For the years 1925, 1927, 1928, and 1929 the Commissioner computed depletion under the provisions of section 204 (c) (2) of the Revenue Act of 1926, 26 USCA § 935 (c) (2) and section 114 (b) (3) of the Revenue Act of 1928 (26 USCA § 2114 (b) (3). See Note 1.[1]

The Emerald Company contends that since it furnished the same information for the above years as it did for 1923 and 1924, and since section 204 (c) (2), supra, provides "that in no case shall the depletion allowance be less than it would be if computed without reference to this paragraph," the Commissioner and the Board were in error in limiting it to 27½% for those years.

The determination of the Commissioner was prima facie correct, and the burden was on the taxpayer to overcome it. Walls v. Commissioner (C. C. A. 10) 60 F.(2d) 347; Wyoming Investment Company v. Commissioner (C. C. A. 10) 70 F.(2d) 191; O'Meara v. Commissioner (C. C. A. 10) 34 F.(2d) 390. The record does not disclose that a computation on any other basis would have resulted in a larger depletion allowance.

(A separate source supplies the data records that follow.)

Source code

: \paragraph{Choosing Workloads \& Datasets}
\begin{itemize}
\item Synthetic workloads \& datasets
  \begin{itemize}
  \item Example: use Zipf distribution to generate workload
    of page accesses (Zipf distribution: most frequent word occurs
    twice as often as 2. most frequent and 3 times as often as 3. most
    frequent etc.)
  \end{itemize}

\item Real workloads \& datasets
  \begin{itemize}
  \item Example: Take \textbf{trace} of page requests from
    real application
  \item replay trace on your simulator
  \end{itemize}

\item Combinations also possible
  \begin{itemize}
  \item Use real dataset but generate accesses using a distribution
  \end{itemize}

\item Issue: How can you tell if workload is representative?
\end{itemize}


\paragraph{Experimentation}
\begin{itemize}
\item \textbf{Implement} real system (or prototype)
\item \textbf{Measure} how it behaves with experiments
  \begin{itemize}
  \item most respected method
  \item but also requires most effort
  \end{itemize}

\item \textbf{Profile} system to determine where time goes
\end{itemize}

Finally, the Emerald Company asserts that the Board erred in denying its petition for rehearing. The absence of this motion from the record precludes a consideration of this assignment.

Affirmed.

NOTES

[1] Note 1.

Section 204 (c) (2), supra (44 Stat. 16 [26 USCA § 935 (c) (2)]), reads as follows:

"In the case of oil and gas wells the allowance for depletion shall be 27½ per centum of the gross income from the property during the taxable year. Such allowance shall not exceed 50 per centum of the net income of the taxpayer (computed without allowance for depletion) from the property, except that in no case shall the depletion allowance be less than it would be if computed without reference to this paragraph."

Section 114 (b) (3), supra (45 Stat. 821 [26 USCA § 2114 (b) (3)]), is substantially the same as the above.